▶ What is being asked
Resume the article on maximizing abs(i – j) * min(arr[i], arr[j]) in an array, continuing directly after its last sentence.

▶ Excerpted text
--------------------
Find Maximum value of abs(i – j) * min(arr[i], arr[j]) in an array arr[]

https://www.geeksforgeeks.org/find-maximum-value-of-absi-j-minarri-arrj-in-an-array-arr/

Given an array of n distinct elements. Find the maximum of product of Minimum of two numbers in the array and absolute difference of their positions, i.e., find maximum value of abs(i – j) * min(arr[i], arr[j]) where i and j vary from 0 to n-1.
Examples :

Input : arr[] = {3, 2, 1, 4}
Output: 9
// arr[0] = 3 and arr[3] = 4 minimum of them is 3 and 
// absolute difference between their position is 
// abs(0-3) = 3. So product is 3*3 = 9

An efficient solution to solves the problem in linear time complexity. We take two iterators Left=0 and Right=n-1, compare elements arr[Left] and arr[right].

left = 0, right = n-1
maxProduct = -INF
While (left < right)
    If arr[Left] < arr[right] 
        currProduct = arr[Left]*(right-Left) 
        Left++ . 
    If arr[right] < arr[Left] 
        currProduct = arr[Right]*(Right-Left) 
        Right-- . 
  
    maxProduct = max(maxProduct, currProduct)

How does this work?
The important thing to show that we don’t miss any potential pair in above linear algorithm, i.e., we need to show that doing left++ or right– doesn’t lead to a case where we would have got higher value of maxProduct.

Please note that we always multiply with (right – left).

1) If arr[left] < arr[right], then smaller values of right for current left are useless as they can not produce higher value of maxProduct (because we multiply with arr[left] with (right – left)). What if arr[left] was greater than any of the elements on its left side. In that case, a better pair for that element must have been found with current right. Therefore we can safely increase left without missing any better pair with current left.
--------------------
▶ Recorded information
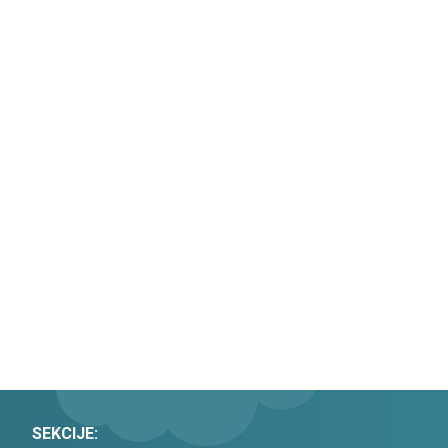
SEKCIJE:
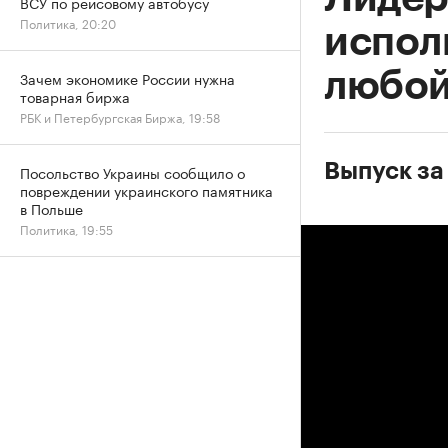
ВСУ по рейсовому автобусу
Политика, 20:20
испол
любой
Зачем экономике России нужна
товарная биржа
РБК и Петербургская Биржа, 19:58
Выпуск за
Посольство Украины сообщило о
повреждении украинского памятника
в Польше
Политика, 19:55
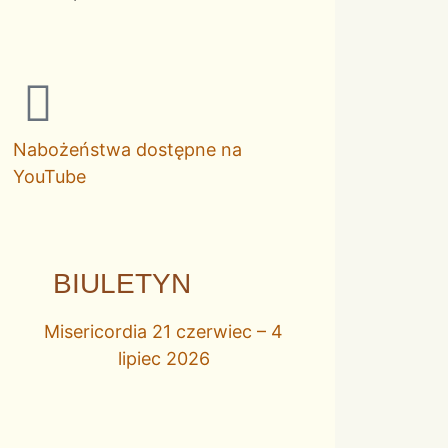
Nabożeństwa dostępne na
YouTube
BIULETYN
Misericordia 21 czerwiec – 4
lipiec 2026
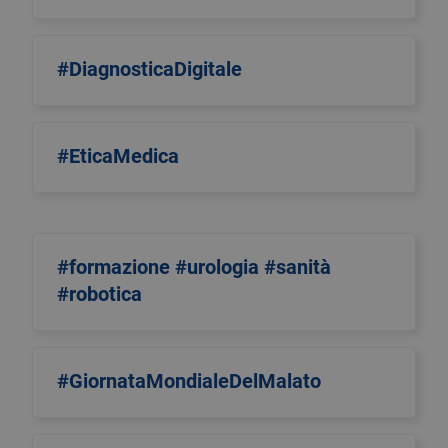
#DiagnosticaDigitale
#EticaMedica
#formazione #urologia #sanità
#robotica
#GiornataMondialeDelMalato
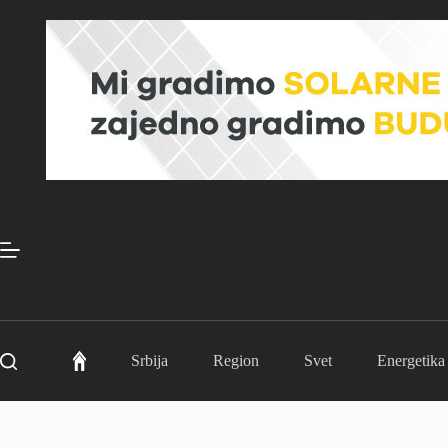
Skip
to
content
Srbija
Region
Svet
Energetika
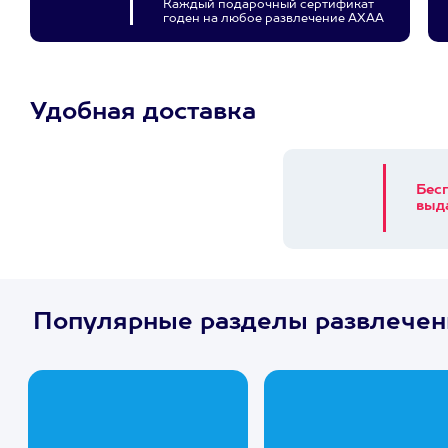
Каждый подарочный сертификат
годен на любое развлечение АХАА
Удобная доставка
Бес
выд
Популярные разделы развлечен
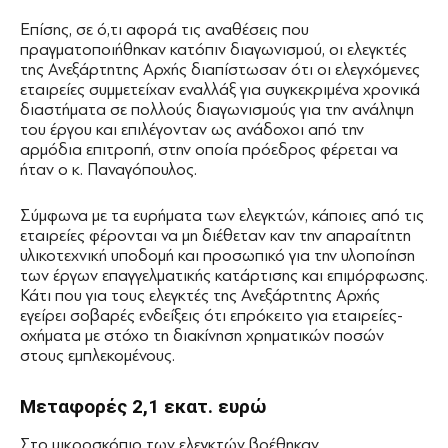
Επίσης, σε ό,τι αφορά τις αναθέσεις που
πραγματοποιήθηκαν κατόπιν διαγωνισμού, οι ελεγκτές
της Ανεξάρτητης Αρχής διαπίστωσαν ότι οι ελεγχόμενες
εταιρείες συμμετείχαν εναλλάξ για συγκεκριμένα χρονικά
διαστήματα σε πολλούς διαγωνισμούς για την ανάληψη
του έργου και επιλέγονταν ως ανάδοχοι από την
αρμόδια επιτροπή, στην οποία πρόεδρος φέρεται να
ήταν ο κ. Παναγόπουλος.
Σύμφωνα με τα ευρήματα των ελεγκτών, κάποιες από τις
εταιρείες φέρονται να μη διέθεταν καν την απαραίτητη
υλικοτεχνική υποδομή και προσωπικό για την υλοποίηση
των έργων επαγγελματικής κατάρτισης και επιμόρφωσης.
Κάτι που για τους ελεγκτές της Ανεξάρτητης Αρχής
εγείρει σοβαρές ενδείξεις ότι επρόκειτο για εταιρείες-
οχήματα με στόχο τη διακίνηση χρηματικών ποσών
στους εμπλεκομένους.
Μεταφορές 2,1 εκατ. ευρώ
Στο μικροσκόπιο των ελεγκτών βρέθηκαν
--------------------
▶ Answer to this task
2) Similar arguments are applicable when arr[right] < arr[left].

For those having same doubt consider this explanation

My doubt:

Now if arr[leftpointer] is smaller we increment left pointer else increment right
pointer. we increment left pointer because any element to left of right
pointer, greater than arr[left pointer] will yield smaller value of
abs(i – j) so we do not need to consider those cases.

that logic was correct

BUT

BUT what about those elements to right of right pointer and greater than
arr[left pointer] may yield a larger value for abs(i – j) which we are
missing to consider.?

Explanation:

those elements to the right of rightPointer but greater than arr[leftPoiner] will definetely yield greater value of abs(j-i) than current abs(rightPointer -leftPoiner) but think that

that element to right of right pointer greater than arr[left Pointer] will never be paired with this arr[left Pointer] because it has been previously been paired with some element to left of left pointer which was greater than this right element so that pairing computed a greater value of abs(i – j) * min(arr[i], arr[j]) than pairing that element with this arr[left Pointer].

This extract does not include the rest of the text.